─── Extrait fourni

Intervention de Laurent Duplomb

Réunion du 7 décembre 2017 à 10h45
Loi de finances pour 2018 — Compte d'affectation spéciale : développement agricole et rural

Photo de Laurent DuplombLaurent Duplomb :

Monsieur le président, monsieur le ministre, mes chers collègues, nous devons avoir conscience que le monde agricole est de plus en plus déboussolé, désabusé face aux demandes contradictoires qui lui sont faites : d’un côté, nos agriculteurs doivent être encore plus performants dans une économie mondialisée, et avec toujours plus de contraintes ; de l’autre côté, on ouvre nos marchés à des concurrents qui n’ont absolument pas les mêmes conditions de production.

Crise économique, crise morale profonde, voilà ce que vit notre monde agricole.

Dans ce contexte, le budget pour 2018 de l’agriculture nage en plein paradoxe. Il « vit de ses charmes aux dépens de la vérité ».

Avec 3, 4 milliards d’euros, il est stable par rapport à 2017. Mais cette stabilité cache un premier paradoxe : des mouvements internes importants.

──────
─── Lignes fournies

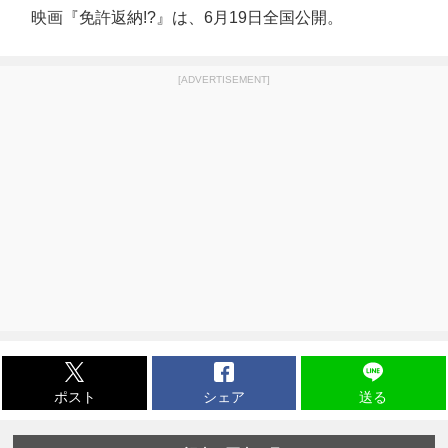
映画『免許返納!?』は、6月19日全国公開。
[ADVERTISEMENT]
ポスト
シェア
送る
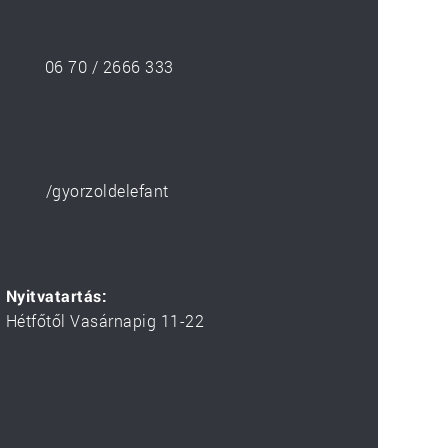
06 70 / 2666 333
/gyorzoldelefant
Nyitvatartás:
Hétfőtől Vasárnapig 11-22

──────

Consigne:
Réécrivez le passage de l'extrait sur le budget agricole en commençant par « Crise économique, crise » et en allant jusqu'à « mouvements internes importants. », en remplaçant « stable » par « inchangé ».

Réponse:
Crise économique, crise morale profonde, voilà ce que vit notre monde agricole.

Dans ce contexte, le budget pour 2018 de l’agriculture nage en plein paradoxe. Il « vit de ses charmes aux dépens de la vérité ».

Avec 3, 4 milliards d’euros, il est inchangé par rapport à 2017. Mais cette stabilité cache un premier paradoxe : des mouvements internes importants.